By Colin Tyson
The Darjeeling Himalayan Railway has returned to providing a full service from February 1, following last year’s 104-day total shutdown of the heritage line amid the political unrest in the region caused by the pro-Gorkhaland campaign. Gorkhaland separatists (Indians of Nepali origin) want the area around Darjeeling to be split off from West Bengal to create an independent Gorkhaland state.
The DHR stations at Sonada and Gayabari were torched in August, while an arson attempt was also made on the DHR headquarters, the Elysia Building at Kurseong, causing UNESCO to caution that the damage could put the line’s World Heritage status, earned in 1999, in peril.

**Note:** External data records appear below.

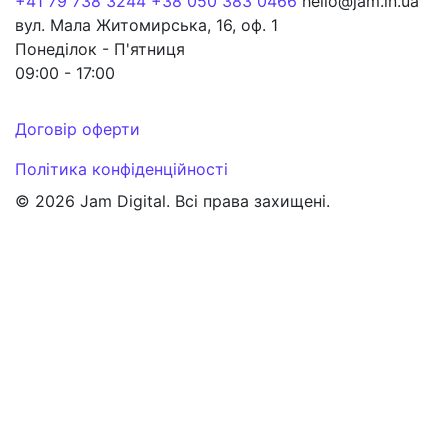
+41 79 738 3244
+38 050 383 0466
hello@jam.in.ua
вул. Мала Житомирська, 16, оф. 1
Понеділок - П'ятниця
09:00 - 17:00
Договір оферти
Політика конфіденційності
© 2026 Jam Digital. Всі права захищені.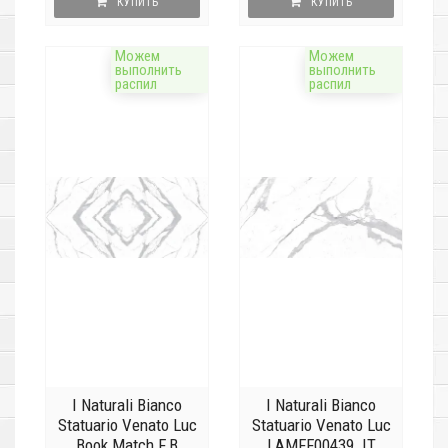
КУПИТЬ
КУПИТЬ
Можем
Можем
выполнить
выполнить
распил
распил
I Naturali Bianco
I Naturali Bianco
Statuario Venato Luc
Statuario Venato Luc
Book Match F.B
LAMFF00439_IT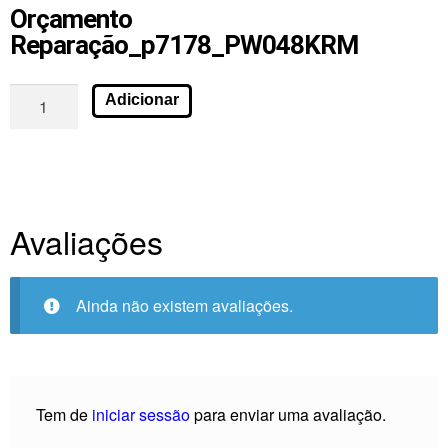
Orçamento
Reparação_p7178_PW048KRM
Adicionar
Avaliações
Ainda não existem avaliações.
Tem de
iniciar sessão
para enviar uma avaliação.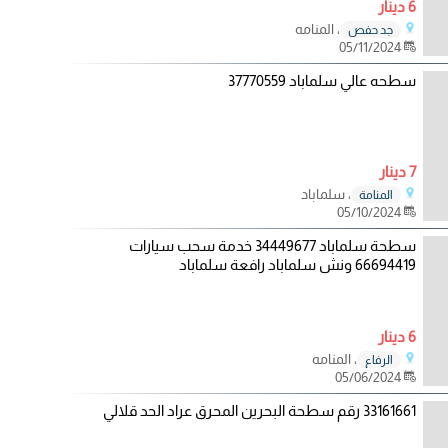
6 دينار
، المنامه
جد حفص
05/11/2024
سطحه عالي سلماباد 37770559
7 دينار
، سلماباد
المنامة
05/10/2024
سطحة سلماباد 34449677 خدمة سحب سيارات
66694419 ونش سلماباد رافعة سلماباد
6 دينار
، المنامه
الرفاع
05/06/2024
33161661 رقم سطحة البحرين المحرق عراد الحد قلالي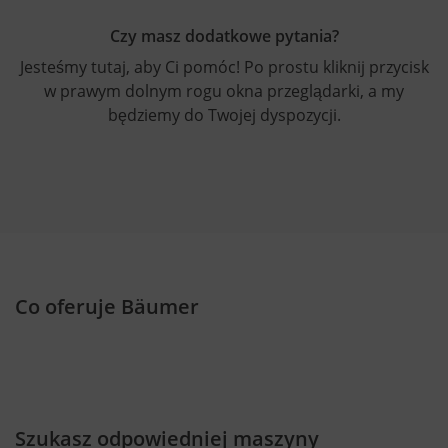
nienaruszone, a szkolenie personelu zazwyczaj nie jest
wymagane. Kolejną zaletą jest zrównoważony rozwój,
Czy masz dodatkowe pytania?
ponieważ modernizacja znacznie wydłuża żywotność
Jesteśmy tutaj, aby Ci pomóc! Po prostu kliknij przycisk
starej maszyny.
w prawym dolnym rogu okna przeglądarki, a my
będziemy do Twojej dyspozycji.
Co oferuje Bäumer
Szukasz odpowiedniej maszyny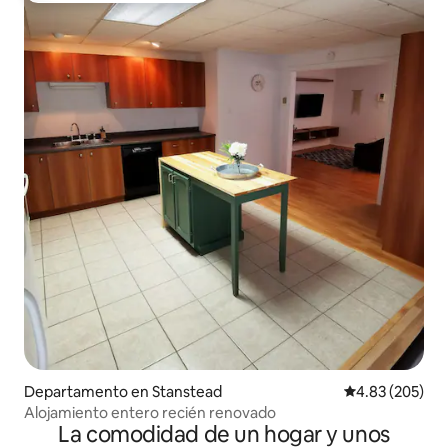
Departamento en Stanstead
Calificación pr
4.83 (205)
Alojamiento entero recién renovado
La comodidad de un hogar y unos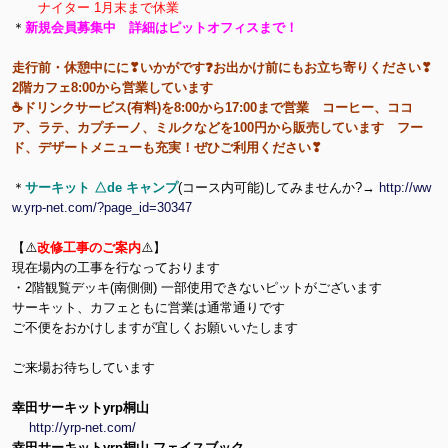
ナイター 1月末まで休業
＊
新規会員募集中 詳細はピットオフィスまで！
走行前・休憩中にに❣いかがです❓お出かけ前にもお立ち寄りください❣
2階カフェ8:00から営業しています
☕ドリンクサービス(有料)を8:00から17:00まで営業 コーヒー、ココ
ア、ラテ、カプチーノ、ミルクなどを100円から販売しています フー
ド、デザートメニューも充実！ぜひご利用ください❣
＊
サーキット △de キャンプ
(コース内可能)してみませんか?→
http://ww
w.yrp-net.com/?page_id=30347
【⚠️
改修工事のご案内
⚠️】
現在場内の工事を行なっております
・2階観覧デッキ(南側側) 一部使用できないピットがございます
サーキット、カフェともに営業は通常通りです
ご不便をおかけしますが宜しくお願いいたします
ご来場お待ちしています
幸田サーキットyrp桐山
http://yrp-net.com/
幸田サーキットyrp桐山 フェイスブック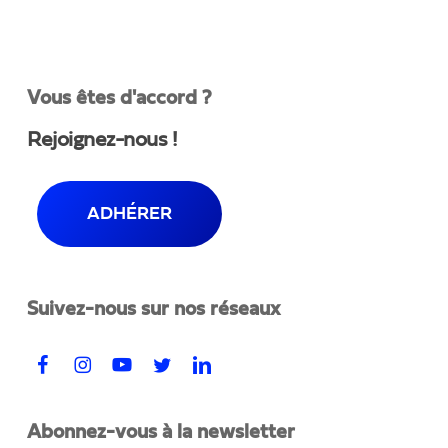
Vous êtes d'accord ?
Rejoignez-nous !
ADHÉRER
Suivez-nous sur nos réseaux
Abonnez-vous à la newsletter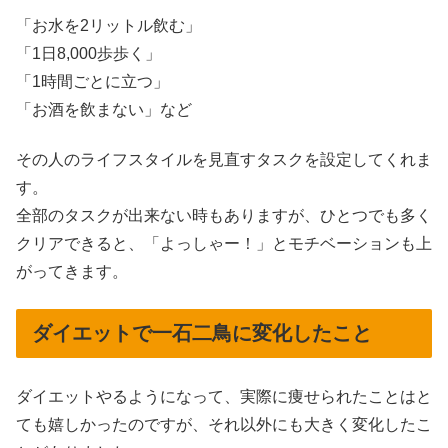
「お水を2リットル飲む」
「1日8,000歩歩く」
「1時間ごとに立つ」
「お酒を飲まない」
など
その人のライフスタイルを見直すタスクを設定してくれま
す。
全部のタスクが出来ない時もありますが、ひとつでも多く
クリアできると、「よっしゃー！」とモチベーションも上
がってきます。
ダイエットで一石二鳥に変化したこと
ダイエットやるようになって、実際に痩せられたことはと
ても嬉しかったのですが、それ以外にも大きく変化したこ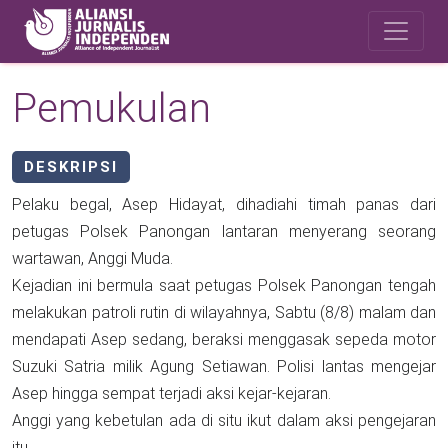
Skip to main content
Safety Corner
Pemukulan
DESKRIPSI
Pelaku begal, Asep Hidayat, dihadiahi timah panas dari
petugas Polsek Panongan lantaran menyerang seorang
wartawan, Anggi Muda.
Kejadian ini bermula saat petugas Polsek Panongan tengah
melakukan patroli rutin di wilayahnya, Sabtu (8/8) malam dan
mendapati Asep sedang, beraksi menggasak sepeda motor
Suzuki Satria milik Agung Setiawan. Polisi lantas mengejar
Asep hingga sempat terjadi aksi kejar-kejaran.
Anggi yang kebetulan ada di situ ikut dalam aksi pengejaran
itu.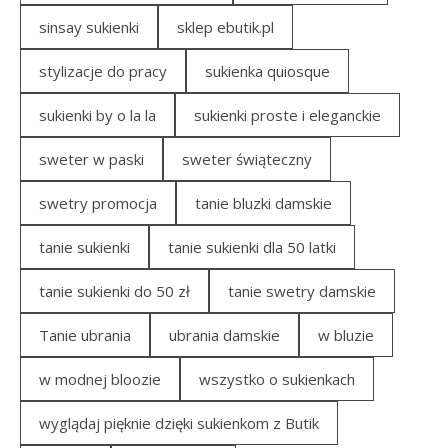
sinsay sukienki
sklep ebutik.pl
stylizacje do pracy
sukienka quiosque
sukienki by o la la
sukienki proste i eleganckie
sweter w paski
sweter świąteczny
swetry promocja
tanie bluzki damskie
tanie sukienki
tanie sukienki dla 50 latki
tanie sukienki do 50 zł
tanie swetry damskie
Tanie ubrania
ubrania damskie
w bluzie
w modnej bloozie
wszystko o sukienkach
wyglądaj pięknie dzięki sukienkom z Butik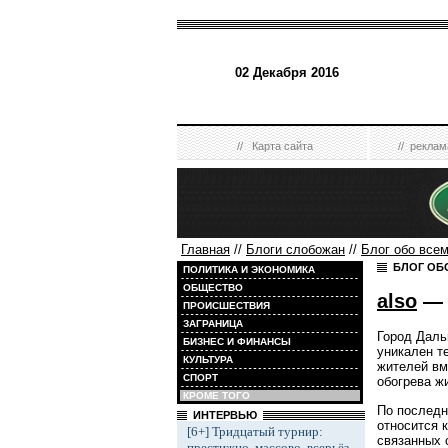
02 Декабря 2016
//
Карта сайта
//
реклам
Главная
//
Блоги слобожан
//
Блог обо все
БЛОГ ОБ
ПОЛИТИКА И ЭКОНОМИКА
ОБЩЕСТВО
also
— 
ПРОИСШЕСТВИЯ
ЗАГРАНИЦА
Город Даль
БИЗНЕС И ФИНАНСЫ
уникален т
КУЛЬТУРА
жителей вм
СПОРТ
обогрева ж
КРОМЕ ТОГО
По последн
ИНТЕРВЬЮ
относится 
[6+] Тридцатый турнир:
связанных 
престижно, массово, всерьёз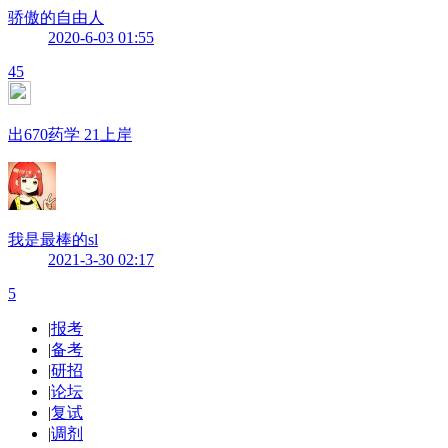
骄傲的自由人
2020-6-03 01:55
45
出670药学 21上岸
我是最棒的sl
2021-3-30 02:17
5
|
报考
|
备考
|
研招
|
论坛
|
复试
|
调剂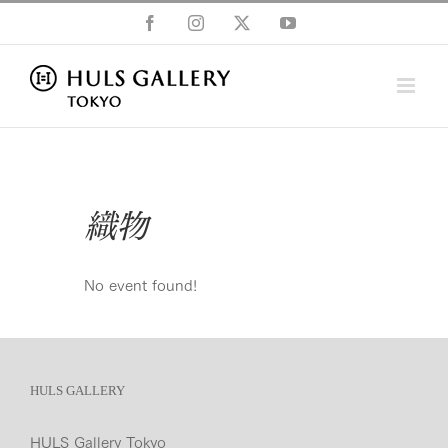
Skip
Facebook
Instagram
X
YouTube
to
content
織物
No event found!
HULS GALLERY
HULS Gallery Tokyo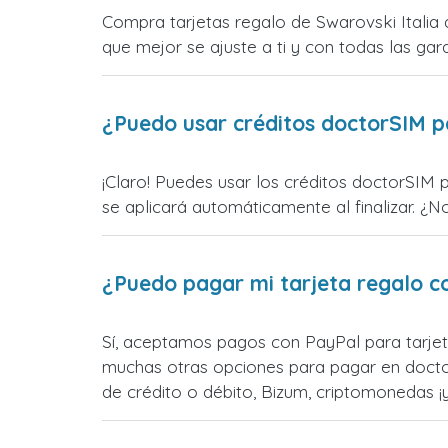
Compra tarjetas regalo de Swarovski Italia 
que mejor se ajuste a ti y con todas las gara
¿Puedo usar créditos doctorSIM p
¡Claro! Puedes usar los créditos doctorSIM p
se aplicará automáticamente al finalizar. ¿N
¿Puedo pagar mi tarjeta regalo c
Sí, aceptamos pagos con PayPal para tarjeta
muchas otras opciones para pagar en docto
de crédito o débito, Bizum, criptomonedas 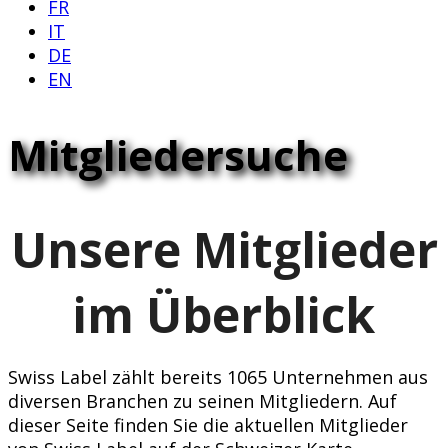
FR
IT
DE
EN
Mitgliedersuche
Unsere Mitglieder
im Überblick
Swiss Label zählt bereits 1065 Unternehmen aus
diversen Branchen zu seinen Mitgliedern. Auf
dieser Seite finden Sie die aktuellen Mitglieder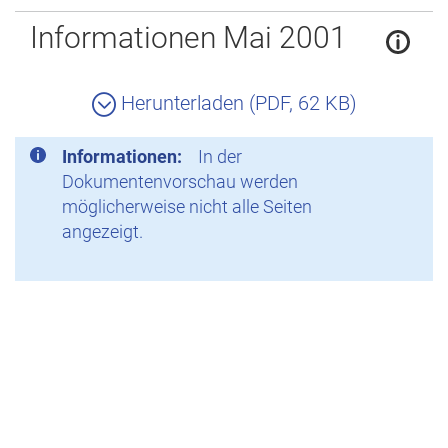
Zurück
Informationen Mai 2001
Herunterladen (PDF, 62 KB)
Informationen:
In der
Dokumentenvorschau werden
möglicherweise nicht alle Seiten
angezeigt.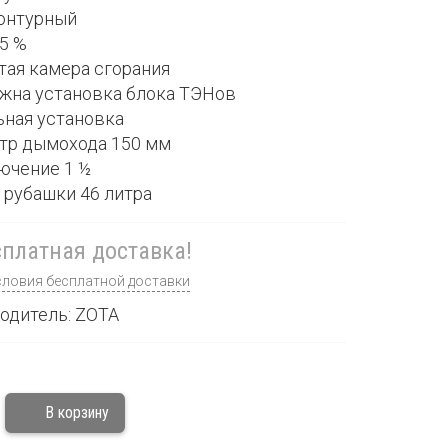
контурный
75 %
тая камера сгорания
ожна установка блока ТЭНов
ьная установка
етр дымохода 150 мм
лючение 1 ½
 рубашки 46 литра
платная доставка!
словия бесплатной доставки
одитель: ZOTA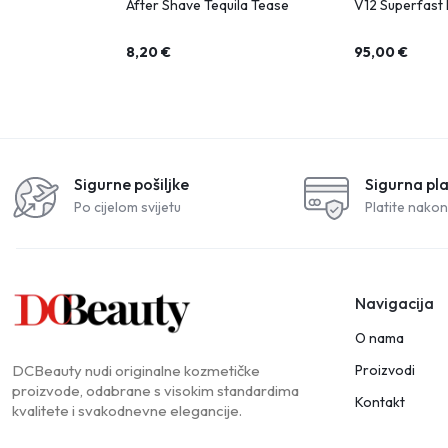
After Shave Tequila Tease
V12 Superfast 
8,20
€
95,00
€
Sigurne pošiljke
Sigurna pl
Po cijelom svijetu
Platite nakon
Navigacija
O nama
Proizvodi
DCBeauty nudi originalne kozmetičke
proizvode, odabrane s visokim standardima
Kontakt
kvalitete i svakodnevne elegancije.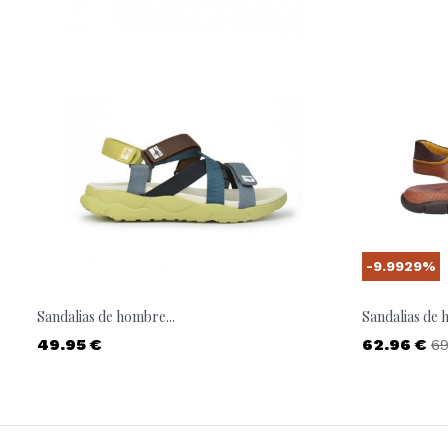
-9.9929%
Sandalias de hombre...
Sandalias de 
Precio
Precio
Pr
49.95 €
62.96 €
69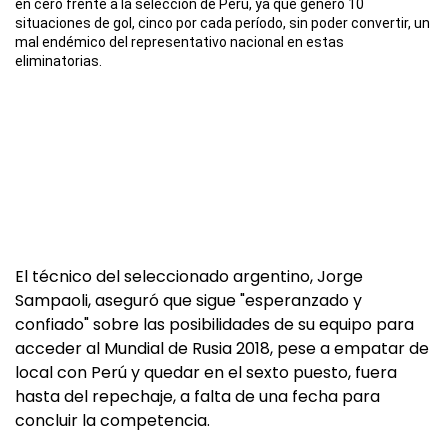
en cero frente a la selección de Perú, ya que generó 10
situaciones de gol, cinco por cada período, sin poder convertir, un
mal endémico del representativo nacional en estas
eliminatorias.
El técnico del seleccionado argentino, Jorge
Sampaoli, aseguró que sigue "esperanzado y
confiado" sobre las posibilidades de su equipo para
acceder al Mundial de Rusia 2018, pese a empatar de
local con Perú y quedar en el sexto puesto, fuera
hasta del repechaje, a falta de una fecha para
concluir la competencia.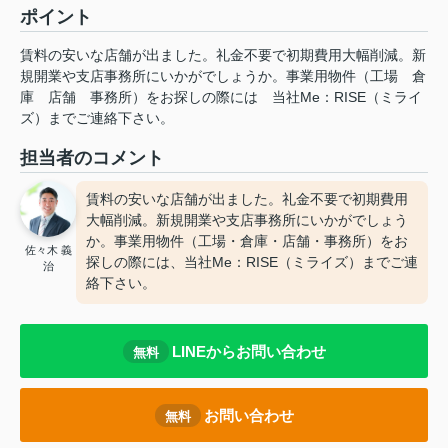
ポイント
賃料の安いな店舗が出ました。礼金不要で初期費用大幅削減。新
規開業や支店事務所にいかがでしょうか。事業用物件（工場
倉
庫
店舗
事務所）をお探しの際には
当社Me：RISE（ミライ
ズ）までご連絡下さい。
担当者のコメント
賃料の安いな店舗が出ました。礼金不要で初期費用
大幅削減。新規開業や支店事務所にいかがでしょう
か。事業用物件（工場・倉庫・店舗・事務所）をお
佐々木 義
探しの際には、当社Me：RISE（ミライズ）までご連
治
絡下さい。
LINEからお問い合わせ
無料
お問い合わせ
無料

The troubles started at the beginning of June and the DHR decided to indefinitely suspend all rail services on June 12. “The loss of tourism to Darjeeling was immense, with hotels, banks, food supply, tea production and transportation all affected,” said long-time DHR supporter and photographer John Clemmens.
“Even when the troubles were over, following the monsoon season, the foliage on the permanent way in the forest sections was a metre high in places, which of course had to be dealt with prior to returning to a railway service.”
From February 1, six steam and three diesel trains daily work the Darjeeling-Ghum section tourist ‘Joy Trains’, the full line once a day diesel hauled trains are running, whilst additional services include the Red Panda train between Darjeeling and Kurseong on Tuesdays, Thursdays and Sundays and the weekends only Jungle Safari Train runs Siliguri-Rangtong-Siliguri.